(WHAT TO DO) Repeat each line of the records below exactly.

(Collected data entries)
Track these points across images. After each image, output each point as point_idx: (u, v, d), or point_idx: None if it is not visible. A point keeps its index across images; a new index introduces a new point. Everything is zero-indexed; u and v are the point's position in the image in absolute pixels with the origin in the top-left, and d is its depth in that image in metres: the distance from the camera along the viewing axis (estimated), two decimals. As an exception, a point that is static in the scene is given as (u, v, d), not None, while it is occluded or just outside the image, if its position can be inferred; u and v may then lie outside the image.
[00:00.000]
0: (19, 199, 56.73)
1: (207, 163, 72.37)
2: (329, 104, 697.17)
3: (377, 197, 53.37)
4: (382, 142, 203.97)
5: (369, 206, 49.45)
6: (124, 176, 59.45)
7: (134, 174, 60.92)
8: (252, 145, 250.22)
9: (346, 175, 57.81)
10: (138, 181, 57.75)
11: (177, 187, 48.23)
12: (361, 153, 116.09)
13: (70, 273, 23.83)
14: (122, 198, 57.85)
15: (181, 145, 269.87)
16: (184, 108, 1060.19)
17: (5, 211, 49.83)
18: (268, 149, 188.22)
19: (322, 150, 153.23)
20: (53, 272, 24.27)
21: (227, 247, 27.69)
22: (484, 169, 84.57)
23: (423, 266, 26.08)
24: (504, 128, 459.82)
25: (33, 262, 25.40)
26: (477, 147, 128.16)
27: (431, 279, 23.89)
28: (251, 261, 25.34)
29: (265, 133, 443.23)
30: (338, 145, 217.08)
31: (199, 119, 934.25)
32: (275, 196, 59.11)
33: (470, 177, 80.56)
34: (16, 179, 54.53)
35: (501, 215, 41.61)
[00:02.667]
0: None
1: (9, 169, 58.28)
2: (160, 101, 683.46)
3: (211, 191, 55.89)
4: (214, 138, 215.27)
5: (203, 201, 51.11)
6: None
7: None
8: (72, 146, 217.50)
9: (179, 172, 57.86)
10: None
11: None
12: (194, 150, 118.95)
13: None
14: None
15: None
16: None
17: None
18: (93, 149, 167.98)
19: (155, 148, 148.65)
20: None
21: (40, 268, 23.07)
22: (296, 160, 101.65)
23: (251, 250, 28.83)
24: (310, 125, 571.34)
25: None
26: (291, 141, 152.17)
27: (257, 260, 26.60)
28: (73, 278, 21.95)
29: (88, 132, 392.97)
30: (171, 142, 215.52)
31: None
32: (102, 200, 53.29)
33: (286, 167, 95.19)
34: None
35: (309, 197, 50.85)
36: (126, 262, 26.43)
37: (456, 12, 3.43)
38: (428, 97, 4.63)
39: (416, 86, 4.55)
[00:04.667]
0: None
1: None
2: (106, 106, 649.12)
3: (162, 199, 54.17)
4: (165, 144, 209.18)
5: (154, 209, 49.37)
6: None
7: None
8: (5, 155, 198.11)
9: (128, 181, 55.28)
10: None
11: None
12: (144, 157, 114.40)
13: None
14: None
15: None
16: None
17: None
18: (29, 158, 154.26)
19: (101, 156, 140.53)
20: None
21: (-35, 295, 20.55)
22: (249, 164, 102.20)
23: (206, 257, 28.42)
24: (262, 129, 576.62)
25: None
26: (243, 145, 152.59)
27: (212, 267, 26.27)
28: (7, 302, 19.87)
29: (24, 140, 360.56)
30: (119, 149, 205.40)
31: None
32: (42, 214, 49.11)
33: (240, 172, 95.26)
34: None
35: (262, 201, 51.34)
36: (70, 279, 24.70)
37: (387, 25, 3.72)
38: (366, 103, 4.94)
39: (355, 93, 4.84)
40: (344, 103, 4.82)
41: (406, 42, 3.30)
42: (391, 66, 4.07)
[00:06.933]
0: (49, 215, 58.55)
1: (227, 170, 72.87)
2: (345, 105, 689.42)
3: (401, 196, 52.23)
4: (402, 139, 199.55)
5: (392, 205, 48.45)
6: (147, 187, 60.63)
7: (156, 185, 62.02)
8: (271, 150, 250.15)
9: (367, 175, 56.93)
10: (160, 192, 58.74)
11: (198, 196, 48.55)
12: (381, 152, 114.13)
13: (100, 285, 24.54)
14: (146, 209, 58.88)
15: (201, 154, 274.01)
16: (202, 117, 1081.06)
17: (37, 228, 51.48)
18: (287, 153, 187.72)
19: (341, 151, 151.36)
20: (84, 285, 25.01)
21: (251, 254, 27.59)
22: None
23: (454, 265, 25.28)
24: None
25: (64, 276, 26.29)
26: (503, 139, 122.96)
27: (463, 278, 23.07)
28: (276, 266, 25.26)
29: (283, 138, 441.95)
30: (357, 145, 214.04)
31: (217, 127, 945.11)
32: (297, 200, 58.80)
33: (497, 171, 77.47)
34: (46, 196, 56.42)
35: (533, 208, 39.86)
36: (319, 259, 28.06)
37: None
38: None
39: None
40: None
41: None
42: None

(EXPECTED OUTPUT)
Track these points across images. After each image, output each point as point_idx: (u, v, d), or point_idx: None if it is not visible. A point keeps its index across images; a new index introduces a new point. Everything is zero-indexed; u and v are the point's position in the image in absolute pixels with the origin in the top-left, and d is its depth in that image in metres: the distance from the camera along the viewing axis (estimated), two decimals. As an exception, a point that is static in the scene is given as (u, v, d), not None, while it is occluded or just outside the image, if its position can be inferred; u and v may then lie outside the image.
[00:00.000]
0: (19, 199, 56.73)
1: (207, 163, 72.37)
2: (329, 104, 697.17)
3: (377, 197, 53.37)
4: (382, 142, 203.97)
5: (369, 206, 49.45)
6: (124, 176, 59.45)
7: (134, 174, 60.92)
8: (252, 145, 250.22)
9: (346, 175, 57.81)
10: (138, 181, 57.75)
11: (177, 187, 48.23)
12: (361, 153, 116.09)
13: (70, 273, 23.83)
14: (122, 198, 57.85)
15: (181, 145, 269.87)
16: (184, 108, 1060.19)
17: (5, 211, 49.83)
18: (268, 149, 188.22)
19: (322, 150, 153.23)
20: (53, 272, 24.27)
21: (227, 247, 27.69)
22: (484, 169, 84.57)
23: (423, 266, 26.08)
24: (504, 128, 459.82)
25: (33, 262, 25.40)
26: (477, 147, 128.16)
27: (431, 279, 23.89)
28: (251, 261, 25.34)
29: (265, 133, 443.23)
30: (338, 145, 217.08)
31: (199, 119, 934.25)
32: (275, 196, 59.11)
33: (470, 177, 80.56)
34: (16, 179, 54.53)
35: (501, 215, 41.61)
[00:02.667]
0: None
1: (9, 169, 58.28)
2: (160, 101, 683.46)
3: (211, 191, 55.89)
4: (214, 138, 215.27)
5: (203, 201, 51.11)
6: None
7: None
8: (72, 146, 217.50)
9: (179, 172, 57.86)
10: None
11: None
12: (194, 150, 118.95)
13: None
14: None
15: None
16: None
17: None
18: (93, 149, 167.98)
19: (155, 148, 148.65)
20: None
21: (40, 268, 23.07)
22: (296, 160, 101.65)
23: (251, 250, 28.83)
24: (310, 125, 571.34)
25: None
26: (291, 141, 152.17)
27: (257, 260, 26.60)
28: (73, 278, 21.95)
29: (88, 132, 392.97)
30: (171, 142, 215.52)
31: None
32: (102, 200, 53.29)
33: (286, 167, 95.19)
34: None
35: (309, 197, 50.85)
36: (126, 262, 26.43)
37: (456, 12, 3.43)
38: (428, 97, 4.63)
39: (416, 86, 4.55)
[00:04.667]
0: None
1: None
2: (106, 106, 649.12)
3: (162, 199, 54.17)
4: (165, 144, 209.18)
5: (154, 209, 49.37)
6: None
7: None
8: (5, 155, 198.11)
9: (128, 181, 55.28)
10: None
11: None
12: (144, 157, 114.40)
13: None
14: None
15: None
16: None
17: None
18: (29, 158, 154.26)
19: (101, 156, 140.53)
20: None
21: (-35, 295, 20.55)
22: (249, 164, 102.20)
23: (206, 257, 28.42)
24: (262, 129, 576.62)
25: None
26: (243, 145, 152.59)
27: (212, 267, 26.27)
28: (7, 302, 19.87)
29: (24, 140, 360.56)
30: (119, 149, 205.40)
31: None
32: (42, 214, 49.11)
33: (240, 172, 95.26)
34: None
35: (262, 201, 51.34)
36: (70, 279, 24.70)
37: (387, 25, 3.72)
38: (366, 103, 4.94)
39: (355, 93, 4.84)
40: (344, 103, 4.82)
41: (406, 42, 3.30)
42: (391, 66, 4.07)
[00:06.933]
0: (49, 215, 58.55)
1: (227, 170, 72.87)
2: (345, 105, 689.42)
3: (401, 196, 52.23)
4: (402, 139, 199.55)
5: (392, 205, 48.45)
6: (147, 187, 60.63)
7: (156, 185, 62.02)
8: (271, 150, 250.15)
9: (367, 175, 56.93)
10: (160, 192, 58.74)
11: (198, 196, 48.55)
12: (381, 152, 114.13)
13: (100, 285, 24.54)
14: (146, 209, 58.88)
15: (201, 154, 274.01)
16: (202, 117, 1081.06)
17: (37, 228, 51.48)
18: (287, 153, 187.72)
19: (341, 151, 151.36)
20: (84, 285, 25.01)
21: (251, 254, 27.59)
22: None
23: (454, 265, 25.28)
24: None
25: (64, 276, 26.29)
26: (503, 139, 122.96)
27: (463, 278, 23.07)
28: (276, 266, 25.26)
29: (283, 138, 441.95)
30: (357, 145, 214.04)
31: (217, 127, 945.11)
32: (297, 200, 58.80)
33: (497, 171, 77.47)
34: (46, 196, 56.42)
35: (533, 208, 39.86)
36: (319, 259, 28.06)
37: None
38: None
39: None
40: None
41: None
42: None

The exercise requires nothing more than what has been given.